The past two days have seen sorties from scientists desperate to shore up the lockdown version of history. Lockdowns were necessary, and anyone who disagrees does not care about society or equality. This version of history is so fraudulent that it cannot be allowed to triumph.

Writing in the Guardian yesterday, Devi Sridhar asks: ‘Why can’t some scientists just admit they were wrong about Covid?’ Why indeed? Sridhar notes that scientists have divided into opposing camps, taking ‘particular pandemic positions…eventually building a base of followers that organise around that position and defend it viciously.’ She just doesn’t seem to recognise that this neatly describes her own approach.

Sridhar’s piece is a craven attempt to rewrite history by claiming that the Zero Covid position was only ever intended for the pre-vaccine era. Can this be the same Sridhar who said in a New Statesman interview in January 2021 that ‘the better option is to eliminate the virus’ – even after vaccines had started to be rolled out? Or who tweeted in June 2020 that ‘the fastest way to get economy & normal life back is to push for a ZERO Covid Britain. Clear virus, build domestic economy’? Still, as far as Sridhar’s concerned, if anyone got anything wrong, it wasn’t her.

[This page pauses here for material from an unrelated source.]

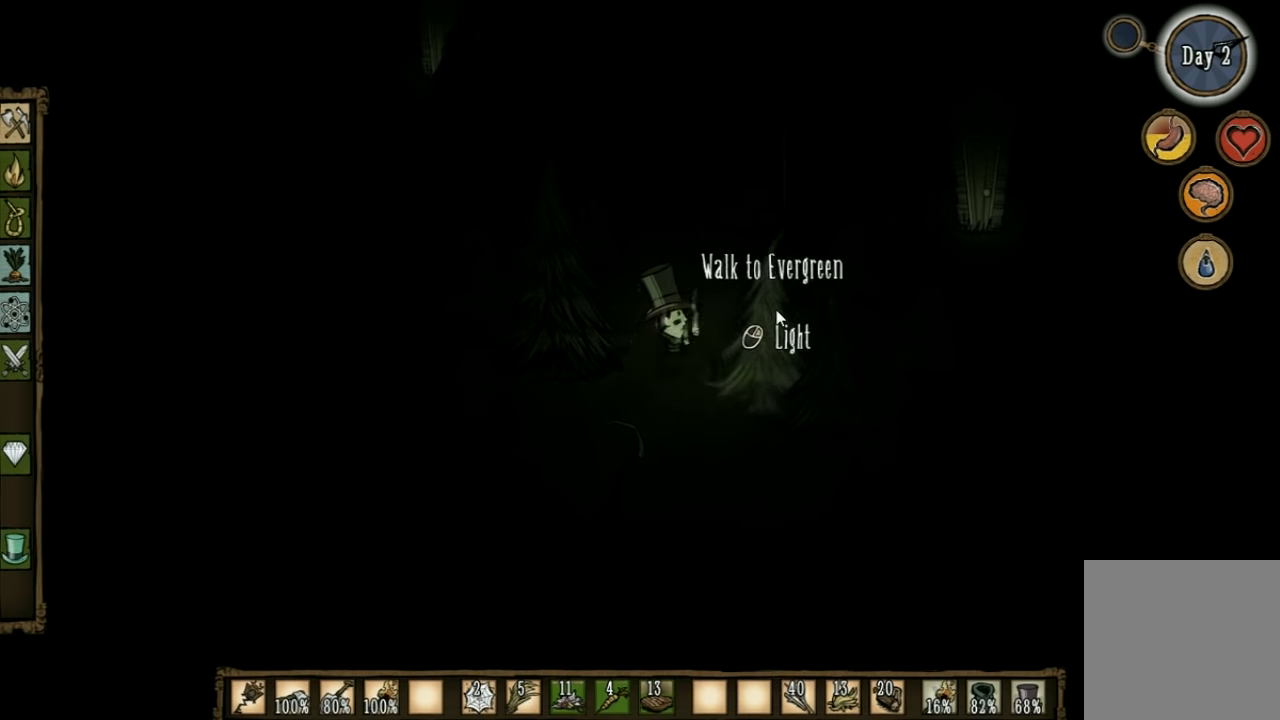
{"keys": ["w"], "events": [[500, "d", "up"]]}
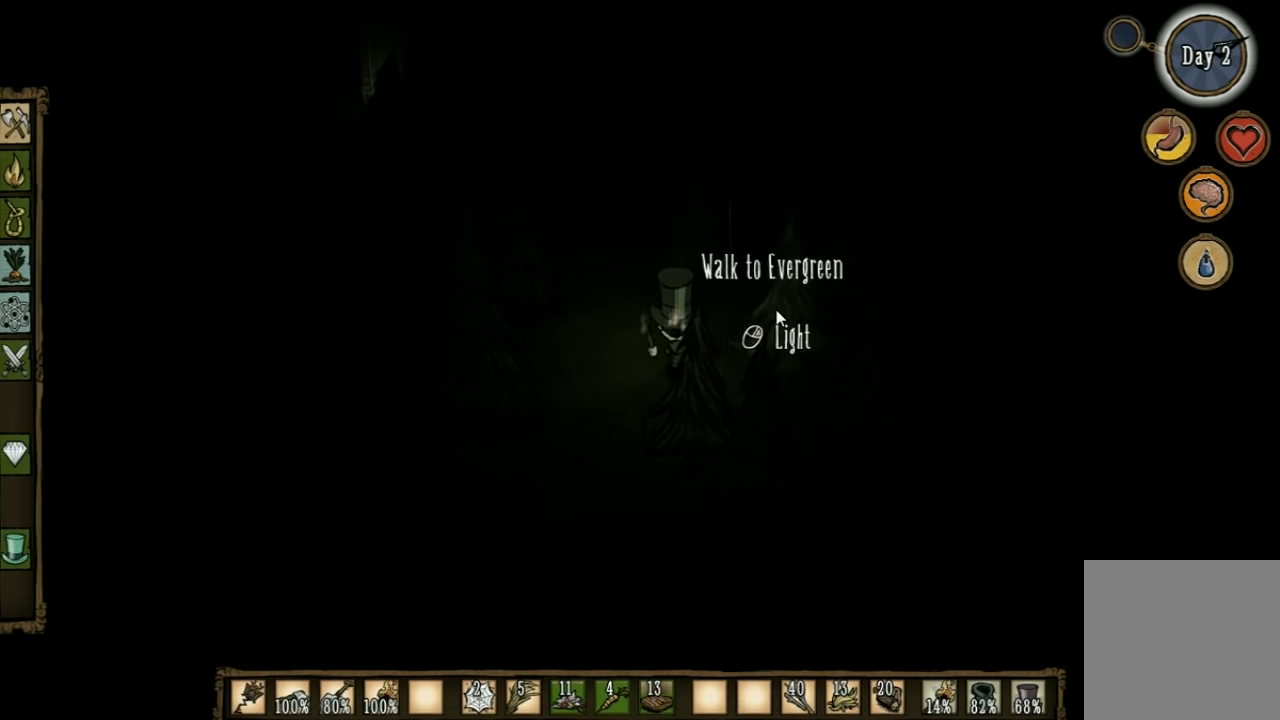
{"keys": ["w"], "events": []}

Sridhar’s efforts to rewrite history were joined by a prominent member of Independent SAGE, Kit Yates. Writing in the British Medical Journal on Wednesday, Yates penned an op-ed on the theme “Was lockdown necessary?” Lockdowns, according to Yates, were necessary to protect the NHS and the vulnerable members of society — and yet at the same time ‘no one is in favour of lockdowns’. This sleight of hand followed his tweet in February that ‘everyone is lockdown sceptic’.

Have we all been dreaming about the vituperative onslaught on sceptical voices in the last two years? The answer becomes clearer in the last paragraph of the BMJ piece, where Yates concludes:

Whether you view [lockdowns] as necessary depends on your value system. Many people would place the lives of the most vulnerable high on their list of priorities. Many people would value a functioning NHS with equal access for all at the point of need. Many would place a high worth on the long term health of their population. But not everyone.
- Kit Yates, BMJ

Sadly for Yates, his article was published on the very day that Sir Chris Whitty admitted that the long-term health of children had suffered and their life expectancies were lower through increasing obesity brought on by lockdowns. With NHS cancer backlogs projected to last for a decade, it doesn’t seem that this “long-term health of the population” and “protecting the NHS” works out very well for Yates and his ilk.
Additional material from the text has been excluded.